Yine aynı binada geçen ama daha eski bir olay:
Aydın Doğan bir gün öğle saatlerinde yemekhanenin daha çok yöneticilerin ve yazarların yemek yediği bölümüne girer. O anda masalarda yemek yiyen herkes hem saygıdan hem çekindikleri için refleks olarak ayağa kalkar, bir kişi hariç. İstifini bozmadan yemek yemeye devam eden kişi rahmetli Hasan Pulur’dur…
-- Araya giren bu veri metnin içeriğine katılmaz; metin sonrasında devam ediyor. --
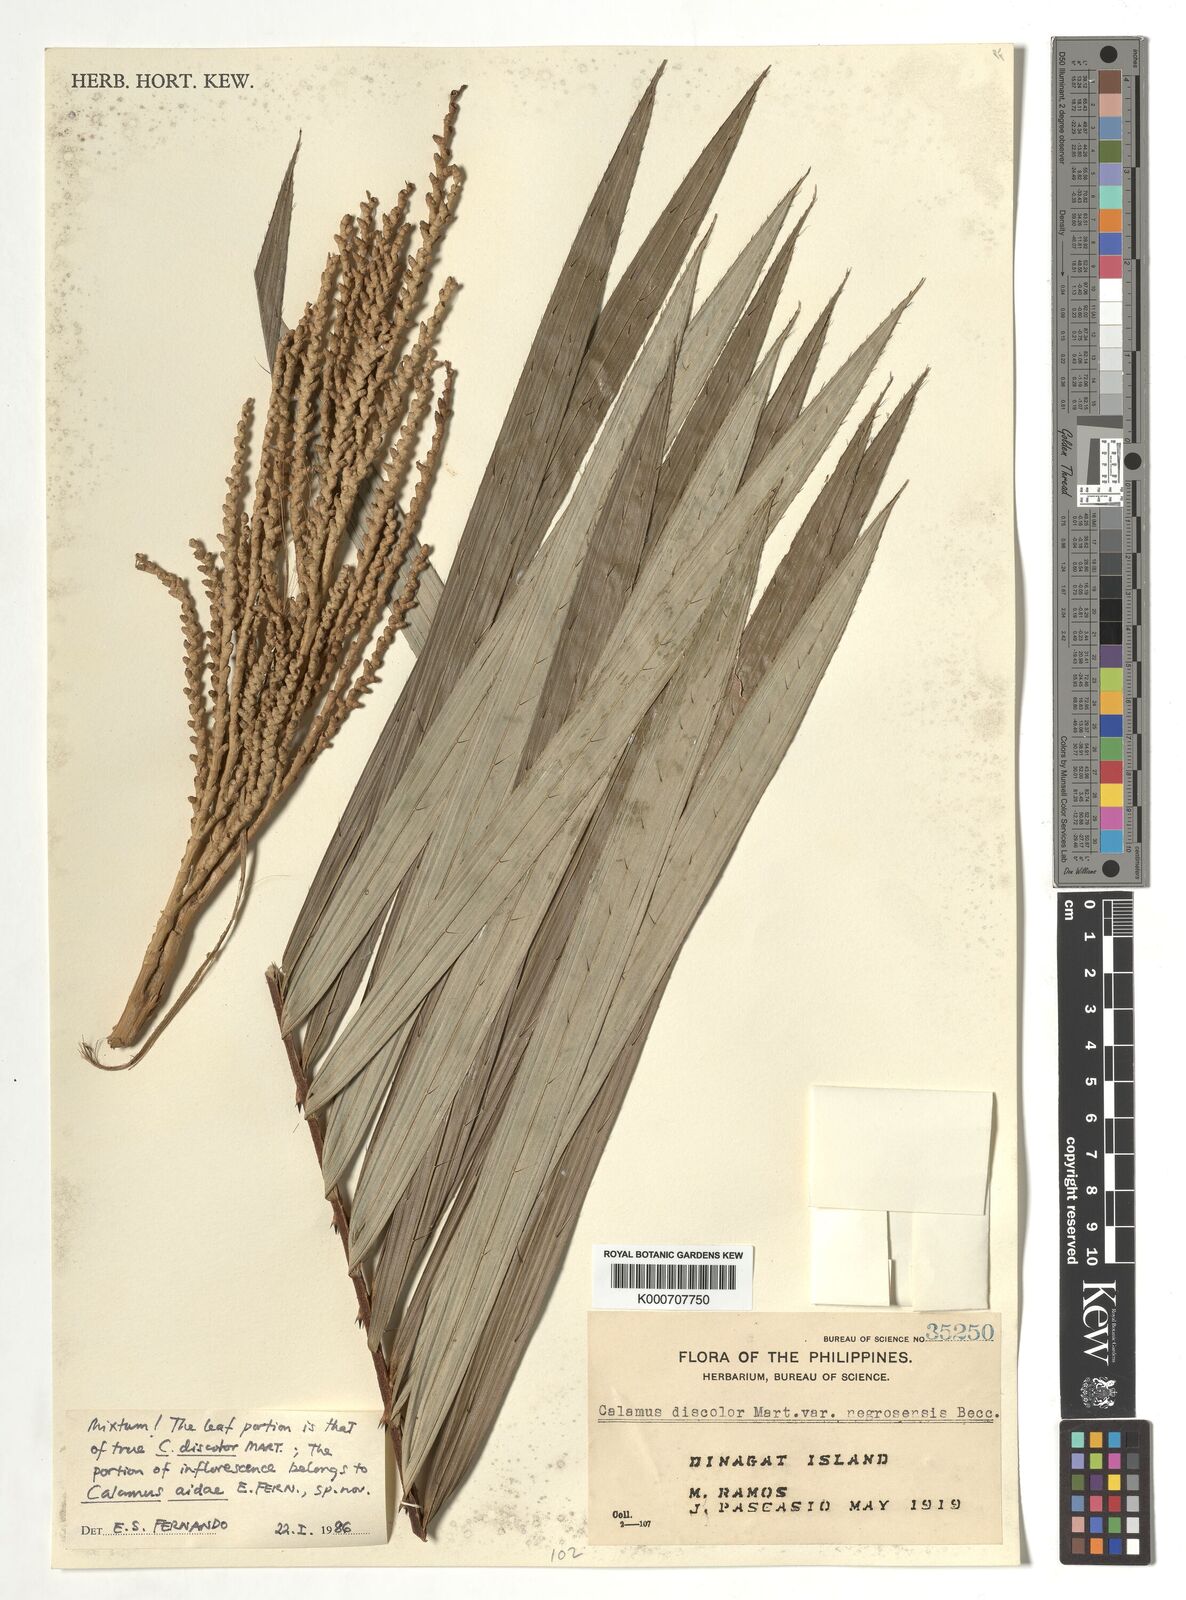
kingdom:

Benim girdiğim 1986 yılında Milliyet’te idari yöneticilerin ve genç muhabirlerin mecazi anlamda saygıyla önünü iliklediği gazeteciler vardı. Bazılarının isimleri şu anda çoğu kişiye tanıdık gelmese de Genel Yayın Yönetmeni Doğan Heper, Başyazar Altan Öymen, Yazı İşleri Müdürü Yurdakul Fincancı, Ahmet Oktay, Orhan Duru, Örsan Öymen, Sami Kohen, Orhan Tokatlı, Mete Akyol, Vasfiye Özkoçak, Bedri Koraman, Altan Erbulak ve Spor Müdürü Namık Sevik gibi…
***
3 Mayıs, Türk basınına damgasını vurmuş, ekol yaratmış, ismi saygı uyandıran, genel yayın yönetmenini şehit vermiş bir gazete olan Milliyet’in 74. kuruluş yıl dönümü. Ama Türk basınında son 30 yılda Milliyet kadar darbe almış, oraya buraya çekiştirilmiş, kendine ihanet etmiş başka gazete herhalde yoktur. Bu sürüklenişin bedeli sadece tiraj kaybı olmadı ne yazık ki…
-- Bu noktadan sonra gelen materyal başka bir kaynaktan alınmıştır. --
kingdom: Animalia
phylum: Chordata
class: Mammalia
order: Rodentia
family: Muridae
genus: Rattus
“Neden” sorusunun çok yalın bir yanıtı var:
“… Çünkü Milliyet yönetimde istikrar sağlayamadı, çalışanlarına sahip çıkmadı, geleneklerine ve okuruna yabancılaştı, değişen gazeteciliğe ayak uyduramadı ve maalesef kurum olmayı başaramadı.”
(Oktay Akbal’ın, “Önce ekmekler bozuldu…” demesine benzer, Milliyet’in ruhunu kaybetmesi de 1990’ların başında Cağaloğlu’ndaki eski binasından Bağcılar’daki “modern hapishane”ye taşınması, giderken de şimdilerde rahmetli olan Çaycı Felek’i geride bırakıp yerine kahve otomatları koymasıyla başlar ama oralara hiç girmeyelim!)
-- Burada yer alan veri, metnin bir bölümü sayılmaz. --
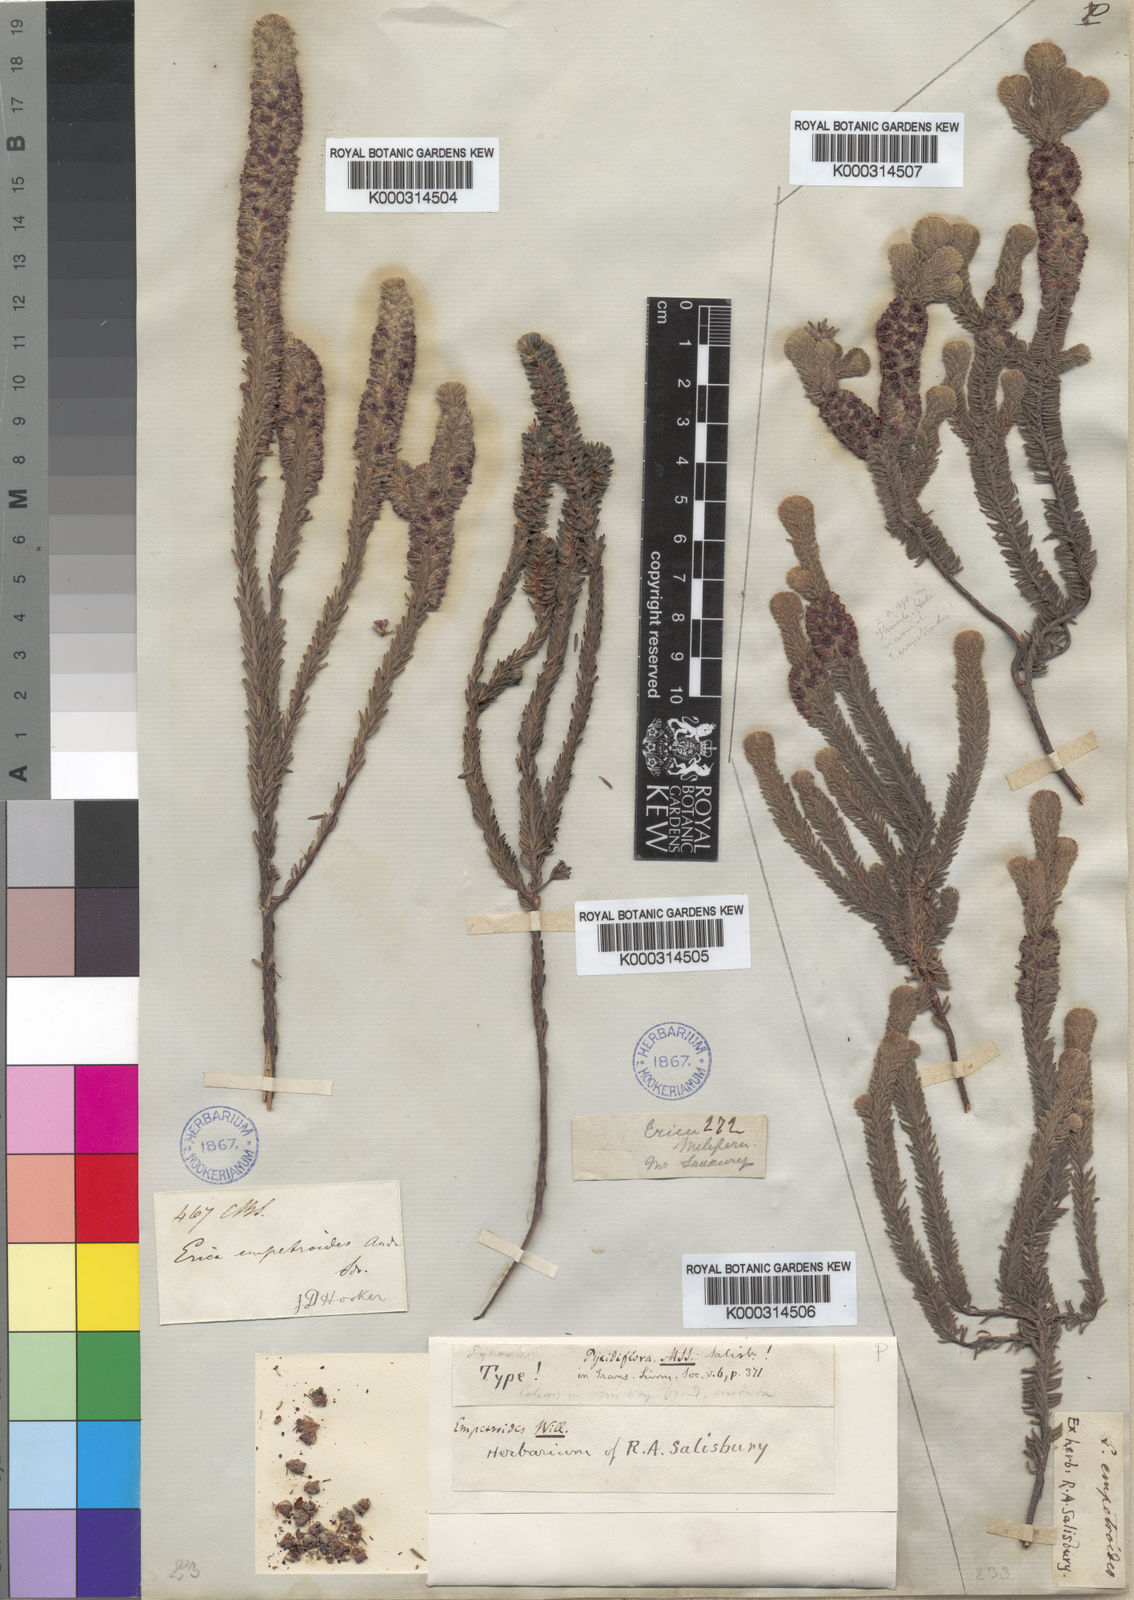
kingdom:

Milliyet’in en büyük hatası, tam da taşınma sonrasına denk gelen dönemde çizgi değiştirerek Hürriyet’le Sabah’ın kulvarına girmeye çalışması yani “tereciye tere satmaya” kalkışmasıydı. Başından beri aynı çizgide gazetecilik yapan Hürriyet ve Sabah’a karşı “aslı varken kopyası olmak” göle maya çalmaktı, harcanan onca paraya, yapılan onca operasyona, transfere karşın tutmadı, zaten tutamazdı çünkü genlerine aykırıydı.
Oysa Milliyet kendi kulvarında rakipsizdi; saygındı, prestiji ve etkisi tirajının çok önündeydi, sosyal demokrattı, ilkeliydi, ciddiydi, yazdıkları önemsenirdi, yurt dışında da referans gösterilirdi, “halkın gazetesi”nden sonra logosuna koyduğu, bir zamanlar haklı olarak çokça kullandığı reklam sloganındaki gibi “Basında Güven”di.
Aynı döneme denk gelen ikinci hata, gazetenin “tencere tabak” verme modasına kapılması oldu. Halbuki o ana kadar Milliyet sadece kitap verirdi, herkesin kütüphanesinde mutlaka ünlü meşale logolu eserler bulunurdu. 1990’ların başında aniden yaygınlaşan modaya Milliyet yanlış hatırlamıyorsam ilk kez toz deterjan vererek katıldı! Bunu tabak vs. izleyince gazetenin sadık okuru travma yaşadı, aldatıldığı hissine kapıldı ve kopuşlar başladı. (Merak edenler için, Milliyet’i bilenler ve sevenler seçilen yolun yanlış olduğunu o zaman da söylemişti)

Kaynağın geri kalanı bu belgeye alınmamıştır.